My friend thanked the stranger, ashamed to look him in the face. "My goodness," he thought, "am I in such bad shape that total strangers are talking about me?" Then he quickly finished dressing and left the mikveh.
Thank G-d, the stranger's words were prophetic. This young man eventually got married, and he and his wife turned into the most ehrlich couple of all their peers. Today their parents couldn't have more nachas from them and their children. However, my friend often wondered as to the identity of that Chassid who had given him chizuk when he needed it so badly. There was one fellow who davenned in the same shtibel with him on Friday nights whom he suspected, but he was diffident and could not bring himself to approach him. So he asked me to approach him. I was reluctant, too.
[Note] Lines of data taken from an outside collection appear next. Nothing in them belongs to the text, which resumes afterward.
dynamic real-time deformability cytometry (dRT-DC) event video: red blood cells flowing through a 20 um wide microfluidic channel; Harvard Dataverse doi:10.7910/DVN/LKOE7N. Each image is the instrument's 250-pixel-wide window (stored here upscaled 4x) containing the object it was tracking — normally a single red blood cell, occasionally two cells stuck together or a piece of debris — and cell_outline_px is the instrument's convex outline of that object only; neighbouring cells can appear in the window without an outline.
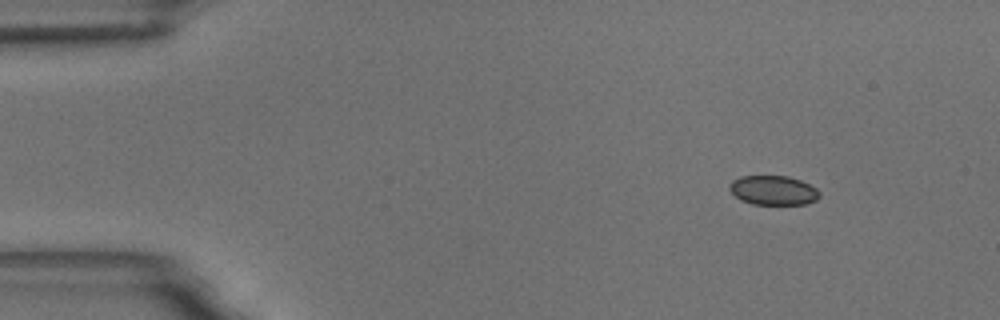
{"species": "common noctule bat (a hibernating species)", "species_latin": "Nyctalus noctula", "temperature_condition": "room temperature", "stored_images_in_passage": 4, "camera_frame_rate_fps": 3000, "um_per_image_px": 0.085, "animal": {"sex": "male", "body_mass_g": 18.8}, "frame": {"image": 1, "passage_image": 1, "time_ms": 0.0, "image_size_px": [1000, 320], "cell_outline_px": [[820, 196], [816, 200], [808, 204], [752, 204], [740, 200], [728, 188], [728, 184], [732, 180], [740, 176], [788, 176], [800, 180], [816, 188], [820, 192]], "centroid_in_image_um": [65.72, 16.17], "position_along_channel_um": 19.3, "area_um2": 15.49}}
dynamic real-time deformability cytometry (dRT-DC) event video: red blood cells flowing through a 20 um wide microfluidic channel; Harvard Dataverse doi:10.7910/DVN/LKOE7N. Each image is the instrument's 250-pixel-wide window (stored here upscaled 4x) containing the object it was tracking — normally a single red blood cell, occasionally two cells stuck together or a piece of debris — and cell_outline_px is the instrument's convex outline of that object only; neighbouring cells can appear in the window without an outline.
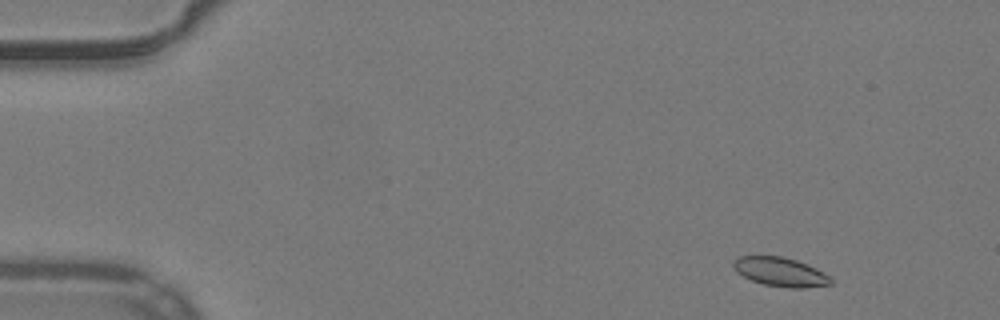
{"species": "common noctule bat (a hibernating species)", "species_latin": "Nyctalus noctula", "temperature_condition": "warm", "stored_images_in_passage": 50, "camera_frame_rate_fps": 3000, "um_per_image_px": 0.085, "animal": {"sex": "male", "body_mass_g": 19.2, "forearm_length_mm": 51.8}, "frame": {"image": 1, "passage_image": 3, "time_ms": 0.667, "image_size_px": [1000, 320], "cell_outline_px": [[832, 284], [800, 288], [792, 288], [764, 284], [752, 280], [736, 272], [732, 268], [732, 264], [740, 256], [780, 256], [796, 260], [808, 264], [816, 268], [828, 276], [832, 280]], "centroid_in_image_um": [66.32, 23.1], "position_along_channel_um": 18.7, "area_um2": 16.24}}
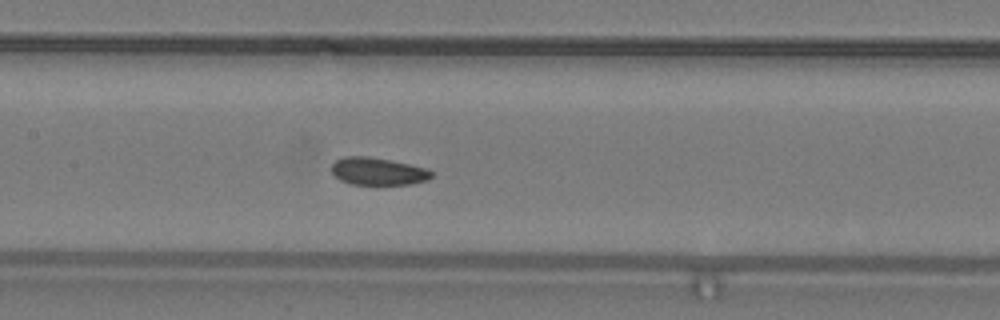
{"frame": {"image": 2, "passage_image": 23, "time_ms": 7.333, "image_size_px": [1000, 320], "cell_outline_px": [[432, 176], [428, 180], [412, 184], [352, 184], [340, 180], [332, 172], [332, 164], [336, 160], [344, 156], [368, 156], [428, 168], [432, 172]], "centroid_in_image_um": [32.13, 14.56], "position_along_channel_um": 175.3, "area_um2": 15.9}}
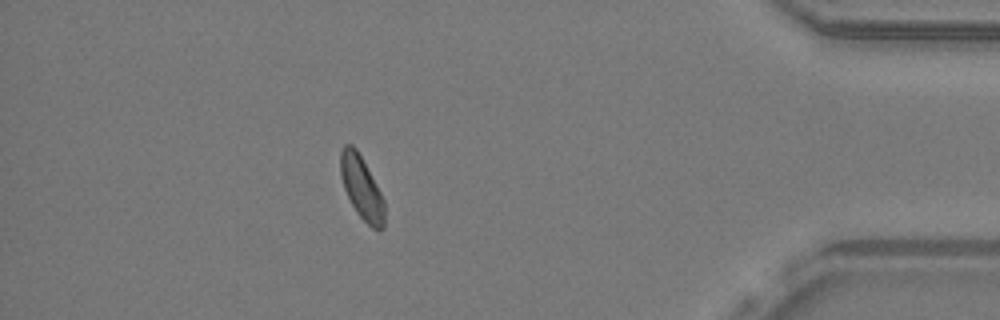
{"frame": {"image": 3, "passage_image": 44, "time_ms": 14.333, "image_size_px": [1000, 320], "cell_outline_px": [[384, 228], [380, 232], [372, 228], [356, 212], [344, 188], [340, 176], [340, 152], [344, 144], [352, 144], [356, 148], [376, 184], [384, 200]], "centroid_in_image_um": [30.73, 15.97], "position_along_channel_um": 404.5, "area_um2": 16.07}, "authors_computed_cell_mechanics": {"area_um2": 16.4152, "velocity_mm_per_s": 3.9312, "shape_relaxation_time_tau1_ms": null, "shape_relaxation_time_tau2_ms": 5.0032, "deformation_change_tau1": null, "deformation_change_tau2": 0.0793}}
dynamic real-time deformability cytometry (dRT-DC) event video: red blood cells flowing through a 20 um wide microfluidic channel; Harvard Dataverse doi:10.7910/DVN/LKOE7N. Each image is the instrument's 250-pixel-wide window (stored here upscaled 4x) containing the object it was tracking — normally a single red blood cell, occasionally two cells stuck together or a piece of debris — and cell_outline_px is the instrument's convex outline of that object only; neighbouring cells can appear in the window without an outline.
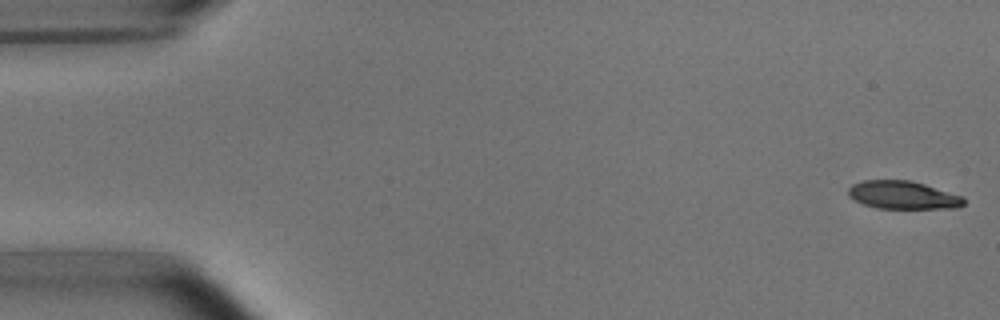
{"species": "common noctule bat (a hibernating species)", "species_latin": "Nyctalus noctula", "temperature_condition": "room temperature", "stored_images_in_passage": 4, "camera_frame_rate_fps": 3000, "um_per_image_px": 0.085, "animal": {"sex": "male", "body_mass_g": 15.6}, "frame": {"image": 1, "passage_image": 1, "time_ms": 0.0, "image_size_px": [1000, 320], "cell_outline_px": [[964, 204], [956, 208], [876, 208], [864, 204], [848, 196], [848, 188], [852, 184], [864, 180], [908, 180], [924, 184], [964, 196]], "centroid_in_image_um": [76.75, 16.57], "position_along_channel_um": 8.3, "area_um2": 18.79}}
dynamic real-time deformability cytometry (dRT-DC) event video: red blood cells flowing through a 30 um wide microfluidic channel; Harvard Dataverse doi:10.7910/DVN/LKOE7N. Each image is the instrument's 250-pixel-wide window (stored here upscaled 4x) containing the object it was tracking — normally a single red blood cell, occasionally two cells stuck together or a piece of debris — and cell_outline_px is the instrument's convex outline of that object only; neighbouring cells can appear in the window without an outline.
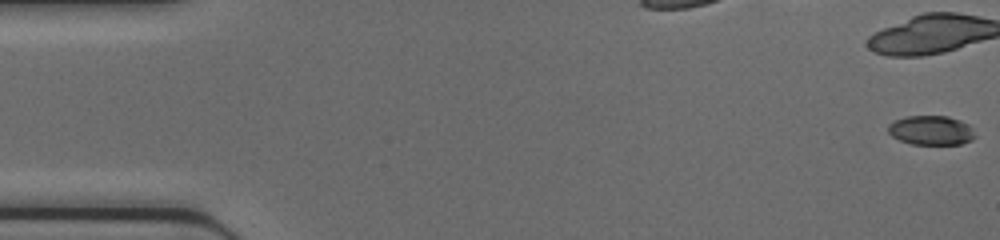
{"species": "common noctule bat (a hibernating species)", "species_latin": "Nyctalus noctula", "temperature_condition": "cold", "stored_images_in_passage": 15, "camera_frame_rate_fps": 3000, "um_per_image_px": 0.085, "animal": {"sex": "female", "body_mass_g": 17.0, "forearm_length_mm": 48.0}, "frame": {"image": 1, "passage_image": 1, "time_ms": 0.0, "image_size_px": [1000, 240], "cell_outline_px": [[976, 136], [972, 140], [960, 144], [912, 144], [900, 140], [892, 136], [888, 132], [888, 124], [904, 116], [948, 116], [960, 120], [968, 124], [972, 128]], "centroid_in_image_um": [79.15, 11.07], "position_along_channel_um": 5.8, "area_um2": 14.91}}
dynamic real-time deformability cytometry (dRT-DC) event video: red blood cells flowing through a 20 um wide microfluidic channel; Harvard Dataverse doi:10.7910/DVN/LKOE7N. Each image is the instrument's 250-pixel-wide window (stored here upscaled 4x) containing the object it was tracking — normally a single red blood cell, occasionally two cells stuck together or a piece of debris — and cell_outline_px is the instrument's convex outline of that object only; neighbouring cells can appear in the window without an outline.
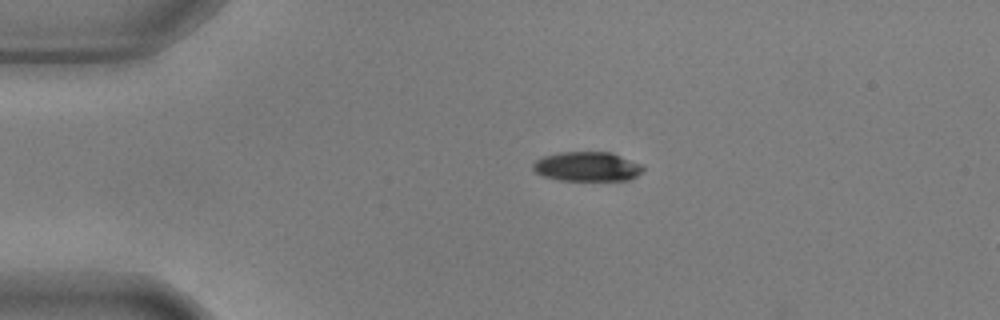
{"species": "common noctule bat (a hibernating species)", "species_latin": "Nyctalus noctula", "temperature_condition": "warm", "stored_images_in_passage": 7, "camera_frame_rate_fps": 3000, "um_per_image_px": 0.085, "animal": {"sex": "male", "body_mass_g": 17.9, "forearm_length_mm": 54.2}, "frame": {"image": 1, "passage_image": 1, "time_ms": 0.0, "image_size_px": [1000, 320], "cell_outline_px": [[644, 168], [632, 180], [560, 180], [544, 176], [536, 172], [532, 168], [532, 164], [536, 160], [544, 156], [560, 152], [612, 152], [640, 164]], "centroid_in_image_um": [49.9, 14.15], "position_along_channel_um": 35.1, "area_um2": 18.79}}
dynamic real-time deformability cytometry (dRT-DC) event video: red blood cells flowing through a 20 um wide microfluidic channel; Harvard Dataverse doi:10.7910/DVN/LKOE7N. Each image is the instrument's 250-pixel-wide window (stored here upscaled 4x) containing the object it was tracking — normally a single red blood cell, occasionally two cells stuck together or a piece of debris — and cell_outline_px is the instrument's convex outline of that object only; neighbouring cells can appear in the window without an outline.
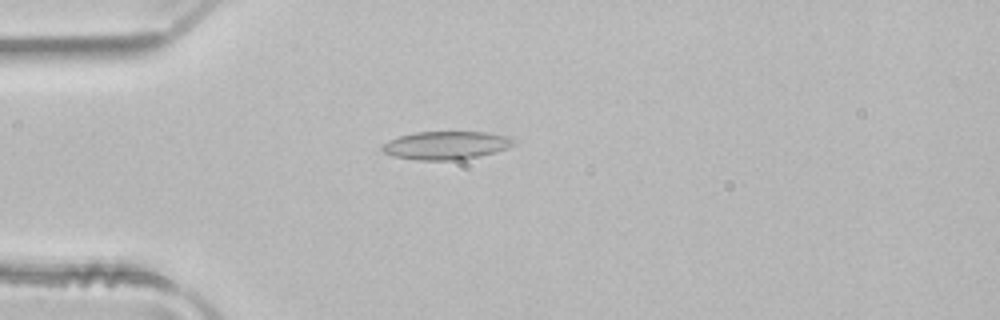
{"species": "common noctule bat (a hibernating species)", "species_latin": "Nyctalus noctula", "temperature_condition": "room temperature", "stored_images_in_passage": 40, "camera_frame_rate_fps": 3000, "um_per_image_px": 0.085, "animal": {"sex": "male", "body_mass_g": 21.5, "forearm_length_mm": 52.0}, "frame": {"image": 1, "passage_image": 3, "time_ms": 0.667, "image_size_px": [1000, 320], "cell_outline_px": [[520, 140], [516, 144], [508, 148], [476, 156], [456, 160], [416, 160], [392, 156], [384, 152], [380, 148], [388, 140], [400, 136], [416, 132], [488, 132], [512, 136]], "centroid_in_image_um": [37.97, 12.34], "position_along_channel_um": 47.0, "area_um2": 21.73}}
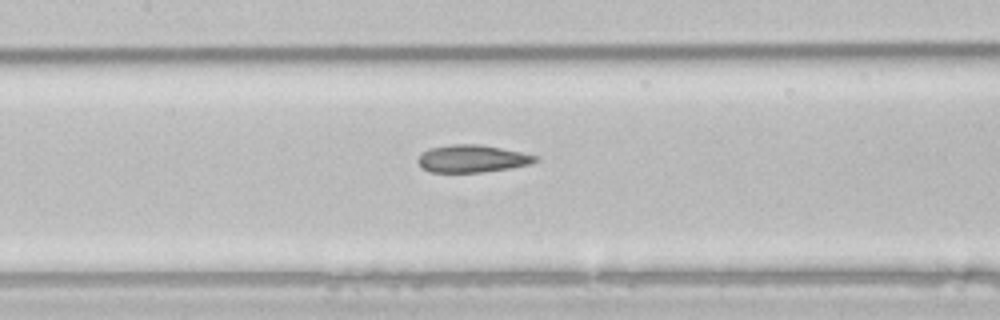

One day I wound up conversing with this man about something, and saw my chance. I asked him if he had been the one who had spoken to my friend in Rav Bick's mikveh several years previously, and he admitted that he was.
"My chaver would like to thank you," I told him. "You don't know how much you helped him -- and that everything came true, just as you predicted!"
The man's eyes widened.
"I don't believe this," he stammered. "You are thanking me for giving chizuk to another Jew -- and right now I am going through the same thing with my teenage bochur, who is the apple of my eye! He quit yeshiva and went to Eretz Yisrael, and now he is running around with some other bochurim like him, doing who knows what. But today HaShem is sending my chizuk back to me. This can't be an accident. With G-d's help, he will turn out all right, too!"
With great emotion, the man thanked me profusely, and I conveyed his words to my friend (who no longer lived in the neighborhood). When I saw the Chassid some time later, he confirmed that his troubled bochur had had major spiritual breakthrough not long after our conversation and was now back "on track." "Cast your bread upon the water, and soon you will find it!" (Koheles 11:1).